▶ WHAT YOU ARE ASKED TO DO: Echo the lines word for word, starting with the line containing "scientific name: Prosopis glandulosa" and continuing through the line containing "common name: Sydney octopus", with both of those lines included.
====== MATERIAL FOR THIS EXERCISE ======
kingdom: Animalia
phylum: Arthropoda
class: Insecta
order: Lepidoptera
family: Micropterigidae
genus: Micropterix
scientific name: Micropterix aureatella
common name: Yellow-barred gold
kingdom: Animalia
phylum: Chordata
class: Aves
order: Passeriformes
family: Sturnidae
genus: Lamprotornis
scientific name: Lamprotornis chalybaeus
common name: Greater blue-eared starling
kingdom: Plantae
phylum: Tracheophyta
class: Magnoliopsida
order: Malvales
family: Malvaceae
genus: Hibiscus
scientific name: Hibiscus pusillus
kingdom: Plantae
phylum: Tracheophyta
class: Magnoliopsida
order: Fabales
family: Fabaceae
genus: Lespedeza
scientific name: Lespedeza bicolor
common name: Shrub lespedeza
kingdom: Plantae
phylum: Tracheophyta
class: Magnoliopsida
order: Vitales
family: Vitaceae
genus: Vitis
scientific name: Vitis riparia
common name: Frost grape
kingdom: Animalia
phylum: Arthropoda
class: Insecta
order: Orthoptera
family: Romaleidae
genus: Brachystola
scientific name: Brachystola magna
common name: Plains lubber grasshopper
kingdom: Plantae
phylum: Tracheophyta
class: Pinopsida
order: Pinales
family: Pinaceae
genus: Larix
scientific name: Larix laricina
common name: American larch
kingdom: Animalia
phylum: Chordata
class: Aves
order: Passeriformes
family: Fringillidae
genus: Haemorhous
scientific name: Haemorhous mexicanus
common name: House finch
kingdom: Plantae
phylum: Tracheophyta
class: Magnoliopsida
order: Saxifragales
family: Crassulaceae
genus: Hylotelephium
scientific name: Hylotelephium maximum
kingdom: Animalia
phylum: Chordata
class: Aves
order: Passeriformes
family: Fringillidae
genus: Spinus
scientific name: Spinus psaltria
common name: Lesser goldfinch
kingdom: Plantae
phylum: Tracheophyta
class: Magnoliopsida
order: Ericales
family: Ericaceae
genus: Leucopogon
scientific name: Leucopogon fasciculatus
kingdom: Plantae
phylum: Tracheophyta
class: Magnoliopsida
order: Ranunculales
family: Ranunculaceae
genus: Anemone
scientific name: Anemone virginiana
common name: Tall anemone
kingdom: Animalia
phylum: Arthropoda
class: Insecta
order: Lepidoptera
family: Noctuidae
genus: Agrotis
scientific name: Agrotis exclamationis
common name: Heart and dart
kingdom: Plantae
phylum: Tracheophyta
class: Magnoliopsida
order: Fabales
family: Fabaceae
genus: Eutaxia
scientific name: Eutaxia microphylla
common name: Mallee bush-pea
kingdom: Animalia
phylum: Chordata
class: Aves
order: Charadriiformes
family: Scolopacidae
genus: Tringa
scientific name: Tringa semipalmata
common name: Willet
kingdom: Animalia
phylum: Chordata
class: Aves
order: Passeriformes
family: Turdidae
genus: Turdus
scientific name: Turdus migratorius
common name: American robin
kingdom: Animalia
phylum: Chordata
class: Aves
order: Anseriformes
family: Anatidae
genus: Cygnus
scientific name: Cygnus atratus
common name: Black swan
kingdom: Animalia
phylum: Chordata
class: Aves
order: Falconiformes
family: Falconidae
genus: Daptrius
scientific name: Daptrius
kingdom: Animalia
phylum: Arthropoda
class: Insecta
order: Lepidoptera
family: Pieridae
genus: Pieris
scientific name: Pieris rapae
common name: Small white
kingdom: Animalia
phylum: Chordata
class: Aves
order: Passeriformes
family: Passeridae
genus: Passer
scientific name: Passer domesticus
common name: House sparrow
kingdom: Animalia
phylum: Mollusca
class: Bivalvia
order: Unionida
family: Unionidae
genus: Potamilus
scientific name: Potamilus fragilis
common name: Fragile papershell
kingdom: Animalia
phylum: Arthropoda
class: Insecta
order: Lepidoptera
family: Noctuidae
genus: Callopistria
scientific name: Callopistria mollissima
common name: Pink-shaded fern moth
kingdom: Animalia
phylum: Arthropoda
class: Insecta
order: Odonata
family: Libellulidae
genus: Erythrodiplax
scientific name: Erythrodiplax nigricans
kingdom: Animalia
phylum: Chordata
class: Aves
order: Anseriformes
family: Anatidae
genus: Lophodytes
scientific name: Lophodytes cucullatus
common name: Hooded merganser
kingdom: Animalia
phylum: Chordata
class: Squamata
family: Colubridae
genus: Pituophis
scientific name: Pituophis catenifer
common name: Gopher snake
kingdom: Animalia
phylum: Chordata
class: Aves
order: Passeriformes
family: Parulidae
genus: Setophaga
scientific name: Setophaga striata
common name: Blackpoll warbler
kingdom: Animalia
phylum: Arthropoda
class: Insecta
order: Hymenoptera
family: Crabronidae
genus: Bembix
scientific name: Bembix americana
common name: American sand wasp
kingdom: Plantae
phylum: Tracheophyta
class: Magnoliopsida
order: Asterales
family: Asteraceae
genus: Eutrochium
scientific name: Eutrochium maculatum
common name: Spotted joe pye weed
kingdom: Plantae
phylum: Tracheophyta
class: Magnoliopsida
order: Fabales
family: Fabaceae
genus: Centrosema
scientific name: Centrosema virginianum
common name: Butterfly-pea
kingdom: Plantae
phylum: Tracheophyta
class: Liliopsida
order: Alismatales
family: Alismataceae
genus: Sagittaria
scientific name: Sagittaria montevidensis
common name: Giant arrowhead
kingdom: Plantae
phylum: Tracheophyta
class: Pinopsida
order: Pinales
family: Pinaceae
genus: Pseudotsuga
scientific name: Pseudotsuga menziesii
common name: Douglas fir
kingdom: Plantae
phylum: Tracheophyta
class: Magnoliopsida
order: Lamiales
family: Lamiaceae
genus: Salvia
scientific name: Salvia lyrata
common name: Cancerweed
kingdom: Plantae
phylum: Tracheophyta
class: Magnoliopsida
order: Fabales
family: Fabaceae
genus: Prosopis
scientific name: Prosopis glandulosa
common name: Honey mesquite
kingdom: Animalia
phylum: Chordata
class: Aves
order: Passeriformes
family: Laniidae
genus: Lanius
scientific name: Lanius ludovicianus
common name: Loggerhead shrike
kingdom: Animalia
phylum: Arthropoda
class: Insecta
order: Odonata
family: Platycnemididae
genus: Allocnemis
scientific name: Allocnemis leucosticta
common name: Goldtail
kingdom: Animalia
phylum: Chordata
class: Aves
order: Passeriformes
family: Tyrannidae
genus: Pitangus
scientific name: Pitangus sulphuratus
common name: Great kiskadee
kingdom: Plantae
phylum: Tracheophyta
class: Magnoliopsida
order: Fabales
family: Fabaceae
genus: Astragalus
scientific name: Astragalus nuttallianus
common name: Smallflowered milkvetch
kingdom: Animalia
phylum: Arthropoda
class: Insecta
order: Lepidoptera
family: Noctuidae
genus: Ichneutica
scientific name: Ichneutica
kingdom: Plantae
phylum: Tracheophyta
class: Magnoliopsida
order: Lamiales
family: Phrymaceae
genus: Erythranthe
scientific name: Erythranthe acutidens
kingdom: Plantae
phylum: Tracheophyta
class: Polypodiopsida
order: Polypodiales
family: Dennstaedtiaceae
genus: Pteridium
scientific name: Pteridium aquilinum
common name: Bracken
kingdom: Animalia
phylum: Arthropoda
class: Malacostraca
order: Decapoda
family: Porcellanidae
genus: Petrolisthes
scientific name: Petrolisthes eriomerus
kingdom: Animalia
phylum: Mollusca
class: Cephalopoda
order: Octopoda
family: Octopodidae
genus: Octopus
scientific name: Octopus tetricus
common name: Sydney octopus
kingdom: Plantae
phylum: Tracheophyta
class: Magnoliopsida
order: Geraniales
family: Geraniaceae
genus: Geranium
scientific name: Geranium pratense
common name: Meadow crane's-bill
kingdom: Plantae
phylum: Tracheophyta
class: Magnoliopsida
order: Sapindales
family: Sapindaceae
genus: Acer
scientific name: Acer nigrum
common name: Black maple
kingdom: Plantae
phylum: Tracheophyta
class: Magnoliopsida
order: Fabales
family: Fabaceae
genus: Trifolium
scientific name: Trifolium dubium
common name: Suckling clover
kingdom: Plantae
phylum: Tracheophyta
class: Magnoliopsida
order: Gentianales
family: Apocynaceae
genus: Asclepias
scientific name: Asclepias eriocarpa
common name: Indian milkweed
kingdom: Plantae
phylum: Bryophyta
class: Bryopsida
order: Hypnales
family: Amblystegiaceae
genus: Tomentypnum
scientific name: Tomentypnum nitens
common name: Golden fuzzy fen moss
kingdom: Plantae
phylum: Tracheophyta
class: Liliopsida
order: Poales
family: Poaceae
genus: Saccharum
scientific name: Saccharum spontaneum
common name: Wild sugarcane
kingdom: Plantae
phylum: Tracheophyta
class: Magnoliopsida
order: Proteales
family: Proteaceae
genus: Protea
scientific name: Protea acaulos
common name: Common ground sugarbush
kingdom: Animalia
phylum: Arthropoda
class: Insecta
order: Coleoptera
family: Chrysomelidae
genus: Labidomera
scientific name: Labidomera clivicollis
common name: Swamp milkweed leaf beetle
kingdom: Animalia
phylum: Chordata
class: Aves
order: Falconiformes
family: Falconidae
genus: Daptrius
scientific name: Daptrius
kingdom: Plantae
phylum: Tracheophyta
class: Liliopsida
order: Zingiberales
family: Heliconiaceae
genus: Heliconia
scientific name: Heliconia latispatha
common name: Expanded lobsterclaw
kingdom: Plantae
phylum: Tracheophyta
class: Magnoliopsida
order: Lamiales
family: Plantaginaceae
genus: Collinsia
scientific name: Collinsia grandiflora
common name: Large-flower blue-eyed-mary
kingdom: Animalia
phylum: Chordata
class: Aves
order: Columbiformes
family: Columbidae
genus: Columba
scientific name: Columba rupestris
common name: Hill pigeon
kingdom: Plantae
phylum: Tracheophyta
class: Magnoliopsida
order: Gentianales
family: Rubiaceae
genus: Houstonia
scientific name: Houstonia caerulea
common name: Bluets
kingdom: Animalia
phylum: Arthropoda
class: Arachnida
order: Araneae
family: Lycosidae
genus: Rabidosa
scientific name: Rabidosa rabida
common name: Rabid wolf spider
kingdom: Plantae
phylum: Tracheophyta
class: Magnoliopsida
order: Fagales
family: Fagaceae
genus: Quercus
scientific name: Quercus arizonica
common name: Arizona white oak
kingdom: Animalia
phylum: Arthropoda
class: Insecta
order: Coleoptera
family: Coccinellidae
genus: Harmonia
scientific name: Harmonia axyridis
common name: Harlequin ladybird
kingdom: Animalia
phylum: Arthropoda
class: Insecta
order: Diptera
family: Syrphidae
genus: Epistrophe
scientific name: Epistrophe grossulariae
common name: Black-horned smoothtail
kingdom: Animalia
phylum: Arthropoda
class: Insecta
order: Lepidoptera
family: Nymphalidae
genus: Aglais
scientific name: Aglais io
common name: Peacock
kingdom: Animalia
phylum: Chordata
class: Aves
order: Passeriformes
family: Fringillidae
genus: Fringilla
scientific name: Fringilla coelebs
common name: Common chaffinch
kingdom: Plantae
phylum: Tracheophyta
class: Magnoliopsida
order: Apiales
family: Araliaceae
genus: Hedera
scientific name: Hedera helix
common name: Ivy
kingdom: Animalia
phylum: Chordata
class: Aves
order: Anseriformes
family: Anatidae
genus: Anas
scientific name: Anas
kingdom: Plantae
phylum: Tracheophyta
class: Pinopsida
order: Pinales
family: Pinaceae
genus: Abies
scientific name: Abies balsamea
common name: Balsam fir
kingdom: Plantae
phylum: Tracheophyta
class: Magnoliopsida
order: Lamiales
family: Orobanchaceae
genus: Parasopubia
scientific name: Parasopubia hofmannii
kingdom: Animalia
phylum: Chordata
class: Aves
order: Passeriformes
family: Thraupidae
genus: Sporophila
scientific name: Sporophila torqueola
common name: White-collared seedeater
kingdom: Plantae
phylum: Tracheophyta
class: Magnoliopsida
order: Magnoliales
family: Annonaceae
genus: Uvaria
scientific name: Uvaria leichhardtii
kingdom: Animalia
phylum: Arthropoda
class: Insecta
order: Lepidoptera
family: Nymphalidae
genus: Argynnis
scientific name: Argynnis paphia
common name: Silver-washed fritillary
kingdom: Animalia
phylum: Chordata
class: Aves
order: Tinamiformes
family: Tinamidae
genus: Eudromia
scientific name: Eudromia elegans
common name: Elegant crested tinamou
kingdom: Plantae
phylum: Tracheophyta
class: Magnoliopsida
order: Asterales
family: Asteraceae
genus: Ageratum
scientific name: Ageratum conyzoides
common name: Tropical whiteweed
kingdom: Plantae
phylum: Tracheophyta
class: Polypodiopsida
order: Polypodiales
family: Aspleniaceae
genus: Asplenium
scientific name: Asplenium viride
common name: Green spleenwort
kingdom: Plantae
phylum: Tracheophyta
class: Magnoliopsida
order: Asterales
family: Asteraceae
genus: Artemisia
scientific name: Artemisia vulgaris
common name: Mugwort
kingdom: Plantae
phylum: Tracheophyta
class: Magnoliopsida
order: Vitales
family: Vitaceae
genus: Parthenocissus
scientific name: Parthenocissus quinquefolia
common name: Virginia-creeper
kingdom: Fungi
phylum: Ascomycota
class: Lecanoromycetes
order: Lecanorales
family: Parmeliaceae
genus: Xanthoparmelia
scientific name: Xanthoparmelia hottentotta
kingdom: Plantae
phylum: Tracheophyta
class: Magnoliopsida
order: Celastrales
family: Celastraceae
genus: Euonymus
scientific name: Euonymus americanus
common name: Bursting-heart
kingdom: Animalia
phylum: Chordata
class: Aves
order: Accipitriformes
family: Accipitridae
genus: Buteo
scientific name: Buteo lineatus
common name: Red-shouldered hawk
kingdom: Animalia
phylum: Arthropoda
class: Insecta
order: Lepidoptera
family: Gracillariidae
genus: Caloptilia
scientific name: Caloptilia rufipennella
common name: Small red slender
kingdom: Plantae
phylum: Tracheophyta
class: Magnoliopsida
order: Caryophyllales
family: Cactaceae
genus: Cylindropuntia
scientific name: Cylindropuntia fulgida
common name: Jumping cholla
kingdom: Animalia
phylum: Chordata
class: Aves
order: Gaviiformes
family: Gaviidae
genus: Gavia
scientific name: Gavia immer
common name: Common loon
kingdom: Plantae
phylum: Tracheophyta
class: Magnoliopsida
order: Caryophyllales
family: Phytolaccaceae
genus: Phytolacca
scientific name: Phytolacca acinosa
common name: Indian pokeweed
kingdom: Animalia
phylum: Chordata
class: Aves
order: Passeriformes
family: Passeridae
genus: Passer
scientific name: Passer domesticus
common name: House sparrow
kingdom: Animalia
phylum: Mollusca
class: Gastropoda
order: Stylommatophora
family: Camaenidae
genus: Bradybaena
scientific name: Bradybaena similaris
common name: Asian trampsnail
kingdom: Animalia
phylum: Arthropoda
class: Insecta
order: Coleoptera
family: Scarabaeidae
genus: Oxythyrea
======
▶ FINAL ANSWER:
scientific name: Prosopis glandulosa
common name: Honey mesquite
kingdom: Animalia
phylum: Chordata
class: Aves
order: Passeriformes
family: Laniidae
genus: Lanius
scientific name: Lanius ludovicianus
common name: Loggerhead shrike
kingdom: Animalia
phylum: Arthropoda
class: Insecta
order: Odonata
family: Platycnemididae
genus: Allocnemis
scientific name: Allocnemis leucosticta
common name: Goldtail
kingdom: Animalia
phylum: Chordata
class: Aves
order: Passeriformes
family: Tyrannidae
genus: Pitangus
scientific name: Pitangus sulphuratus
common name: Great kiskadee
kingdom: Plantae
phylum: Tracheophyta
class: Magnoliopsida
order: Fabales
family: Fabaceae
genus: Astragalus
scientific name: Astragalus nuttallianus
common name: Smallflowered milkvetch
kingdom: Animalia
phylum: Arthropoda
class: Insecta
order: Lepidoptera
family: Noctuidae
genus: Ichneutica
scientific name: Ichneutica
kingdom: Plantae
phylum: Tracheophyta
class: Magnoliopsida
order: Lamiales
family: Phrymaceae
genus: Erythranthe
scientific name: Erythranthe acutidens
kingdom: Plantae
phylum: Tracheophyta
class: Polypodiopsida
order: Polypodiales
family: Dennstaedtiaceae
genus: Pteridium
scientific name: Pteridium aquilinum
common name: Bracken
kingdom: Animalia
phylum: Arthropoda
class: Malacostraca
order: Decapoda
family: Porcellanidae
genus: Petrolisthes
scientific name: Petrolisthes eriomerus
kingdom: Animalia
phylum: Mollusca
class: Cephalopoda
order: Octopoda
family: Octopodidae
genus: Octopus
scientific name: Octopus tetricus
common name: Sydney octopus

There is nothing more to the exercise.